My brilliant idea to wake up in Chicago at 6 AM yesterday morning to hopefully result in exhaustion for my all-night flight to London thus allowing me to sleep & easily deal with the 8 hour time adjustment was not so brilliant after all. Whew. That was a mouthful. But, yes, the flight was eventful & full of everything but the shut-eye I was hoping to receive. Wine, loud dance music, chit chatting, black lights. Not even kidding. I guess my America --> Europe flight wasn’t so different from Mom & Dad’s flight 38 years ago afterall. Besides the fact that I was the only student on board.


Not to mention, the airline I flew, Virgin Atlantic, gave each of us sleep masks, blankets, pillows, socks—yes, socks­—dinner & breakfast, free wine, & a celebratory atmosphere which allowed me to jump right on into the whole culture shock thing right off the bat in the O’Hare airport! Yee yee!

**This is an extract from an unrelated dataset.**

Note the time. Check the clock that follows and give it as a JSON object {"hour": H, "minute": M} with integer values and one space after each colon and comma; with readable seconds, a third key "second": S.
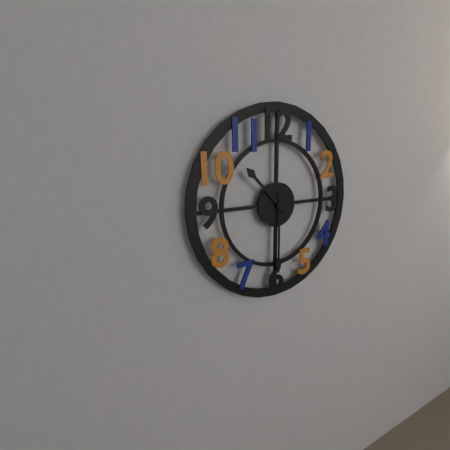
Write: {"hour": 10, "minute": 30}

After leaving an hour later than our scheduled 6PM departure time due to that wretched rain storm that has been following me for the past three days (it came down to Chicago from Alaska), we finally got underway, only to fasten our seat-belts once again for our emergency fuel landing in “Uganda” for an hour-or-so delay.

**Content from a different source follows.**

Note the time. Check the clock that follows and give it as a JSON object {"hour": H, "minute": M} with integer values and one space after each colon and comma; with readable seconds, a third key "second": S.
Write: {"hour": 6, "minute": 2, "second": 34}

My plane mates and I were confused, to say the least. Responses of the Captain’s bizarre & unseemingly frantic announcement are as follows:

“We’re stopping in Uganda? Isn’t that…Africa?”
“Wait…is Africa on this side of the Atlantic?”
“Uganda isn’t in Africa, guys. It’s in Europe somewhere!”
“I don’t have my African shots. Are they going to throw me out of the plane before we land?”

Their knowledge of Geography worried me a bit. We had been flying for no more than three hours, so—as if logical reasoning wasn’t enough—physical reasoning existed that made it very obvious to me that we weren’t actually stopping in Uganda. We hadn’t even crossed the Atlantic yet.

So, blindly we sat helplessly in our seats as we landed in a dark, unmarked place somewhere on the Northern hemisphere of our planet. We all laughed—not quite uncontrollably, but almost—about the ridiculousness of our whole landing –in-Uganda-on-our-flight-to-London situation. As all 5 of my my plane mates and I piled on top of each other to look out my small window, since I was the only one of us who had the usually fortunate—but in this specific instance incredibly unfortunate—window seat, we saw a building amidst the seemingly infinite black nothingness that read “Gander”. 





So, there we sat for an hour. No, not in Africa (shockingly), but in this small military base in East East Eastern North America. Did I mention it was East? It was East. The East coast of North America. Which lies on the North American Tectonic plate next to the Atlantic Ocean, which is a different ocean than the Pacific which is where Alaska is located next to….(I hope my passenger from the boat this summer who asked me what ocean we were on is reading this.) I’m so sorry, but when was Geography eliminated from the elementary curriculum? Oh, it wasn’t? Hmm…somehow I don’t believe that based on my recent findings.

So, due to our odd and various delays, I now sit here in London awaiting a bus that will arrive at 13:50 since I was flying over Ireland during my 8:50 bus departure.

Wait, I will, on this grassy knoll, for eccentric passerby’s to walk by that I can wave down until they come over and say hello. Tonight I will be in Plymouth! Well, if all goes according to plan…which at this point seems likely but not definite.

I think I will learn what all this new currency amounts to in the meantime.







1 comment:

  1. So, it looks like I passed on my ridiculous travel luck to you. Cherish it.

    I'm still laughing about the Uganda extravaganza. Canada, Uganda...pretty much the same thing, right?